00E07: In this episode, my guest is Miguel de Almeida, owner and creative director of British footwear brand Marcus de Shoes. Miguel takes me through the necessary and vital steps in keeping your quality footwear in good shape, so it can be enjoyed and used for its full potential lifespan. It’s both less involved and more involved than you might think, but at the end of the day, with quite a little effort, tools and products, you too can do it. Marcus de Shoes can be found on Instagram as @marcusdeshoes and the web as

S00E06: In this episode, my co-host is my friend Dachi from Brighton and we enjoy a Sunday morning chat about brands that find favour with us, and why that is so. We ruminate upon what may make a brand interesting and whether a designer working on his own may be more interesting creatively than design by committee.

S00E05: In this episode, I talk tweed with Rebecca Hutton, an independent weaver of Harris Tweed on the Isle of Harris on the Hebridean Isles off the coast of Scotland. We talk about the history and social significance of the tweed, what it entails to be an independent weaver and what the future of Harris Tweed looks like.
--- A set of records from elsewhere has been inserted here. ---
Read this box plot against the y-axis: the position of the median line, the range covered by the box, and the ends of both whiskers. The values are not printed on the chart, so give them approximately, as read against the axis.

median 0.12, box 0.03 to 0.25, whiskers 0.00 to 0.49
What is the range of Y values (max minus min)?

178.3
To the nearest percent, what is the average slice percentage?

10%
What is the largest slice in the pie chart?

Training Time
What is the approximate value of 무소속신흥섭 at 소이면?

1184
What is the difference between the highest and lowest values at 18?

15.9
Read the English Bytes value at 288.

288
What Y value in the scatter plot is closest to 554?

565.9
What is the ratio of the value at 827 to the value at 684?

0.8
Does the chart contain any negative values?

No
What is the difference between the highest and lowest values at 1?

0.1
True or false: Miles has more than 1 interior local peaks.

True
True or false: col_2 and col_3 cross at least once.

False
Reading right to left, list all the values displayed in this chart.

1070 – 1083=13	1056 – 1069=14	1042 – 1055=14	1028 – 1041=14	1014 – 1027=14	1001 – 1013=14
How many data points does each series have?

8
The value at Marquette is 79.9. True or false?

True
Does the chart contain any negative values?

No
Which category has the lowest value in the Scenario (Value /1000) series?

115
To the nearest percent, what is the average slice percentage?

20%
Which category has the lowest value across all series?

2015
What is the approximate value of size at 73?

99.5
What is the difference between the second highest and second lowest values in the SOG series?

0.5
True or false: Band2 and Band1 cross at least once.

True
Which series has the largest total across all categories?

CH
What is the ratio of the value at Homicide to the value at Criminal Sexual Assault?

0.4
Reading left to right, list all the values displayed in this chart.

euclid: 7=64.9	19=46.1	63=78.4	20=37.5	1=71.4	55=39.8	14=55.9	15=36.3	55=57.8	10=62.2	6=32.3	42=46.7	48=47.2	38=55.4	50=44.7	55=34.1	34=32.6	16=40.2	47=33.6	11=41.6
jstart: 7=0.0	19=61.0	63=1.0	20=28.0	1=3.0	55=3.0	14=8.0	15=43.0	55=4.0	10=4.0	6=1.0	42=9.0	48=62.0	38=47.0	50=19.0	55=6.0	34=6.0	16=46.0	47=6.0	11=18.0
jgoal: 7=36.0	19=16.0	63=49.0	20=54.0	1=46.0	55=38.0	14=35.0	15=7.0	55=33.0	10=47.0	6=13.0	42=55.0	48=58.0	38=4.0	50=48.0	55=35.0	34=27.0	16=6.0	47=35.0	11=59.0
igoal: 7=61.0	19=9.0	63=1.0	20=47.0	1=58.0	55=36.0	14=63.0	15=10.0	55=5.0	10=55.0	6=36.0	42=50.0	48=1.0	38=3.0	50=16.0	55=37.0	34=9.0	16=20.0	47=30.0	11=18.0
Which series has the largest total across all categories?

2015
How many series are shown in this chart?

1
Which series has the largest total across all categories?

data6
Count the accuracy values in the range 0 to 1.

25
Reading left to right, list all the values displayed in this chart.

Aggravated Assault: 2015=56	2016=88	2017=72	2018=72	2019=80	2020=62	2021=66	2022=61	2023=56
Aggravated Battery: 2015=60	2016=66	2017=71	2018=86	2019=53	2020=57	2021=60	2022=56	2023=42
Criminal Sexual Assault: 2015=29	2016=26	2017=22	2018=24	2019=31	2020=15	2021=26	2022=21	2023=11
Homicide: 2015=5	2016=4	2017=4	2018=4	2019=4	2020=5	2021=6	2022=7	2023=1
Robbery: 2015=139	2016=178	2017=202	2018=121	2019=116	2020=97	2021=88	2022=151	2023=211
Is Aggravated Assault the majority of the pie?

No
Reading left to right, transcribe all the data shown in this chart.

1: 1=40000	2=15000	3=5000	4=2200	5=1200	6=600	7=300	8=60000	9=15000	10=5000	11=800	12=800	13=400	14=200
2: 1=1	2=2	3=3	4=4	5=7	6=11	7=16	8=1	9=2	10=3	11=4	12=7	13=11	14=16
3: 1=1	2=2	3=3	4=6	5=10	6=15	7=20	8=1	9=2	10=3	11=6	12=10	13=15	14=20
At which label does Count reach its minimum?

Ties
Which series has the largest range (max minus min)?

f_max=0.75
S00E04: In this episode, I talk with Nick Hussey of FRAHM Jackets about his philosophy when it comes to designing garments for his brand. We talk about jacket design, the influence of classic jackets, what needs a jacket needs to fill and more.

S00E03: In this episode, my co-host is my friend Shaun from Glasgow and we talk buying decent clothes, getting value for money, at what price point you might find “peak value” and why “buy better, buy less” may not be entirely sensible.

S00E02: In this episode, my co-host is my friend Dachi from Brighton and we talk about the various ways we look at the value of clothes and heritage, vintage and reproduction clothing. Is there a valid point to reproducing items that are still widely available?

00E01: In this episode, my co-host is my friend Shaun from Glasgow and we talk about heritage, provenance and branding. Where are things made, what is the brand history and does it really matter?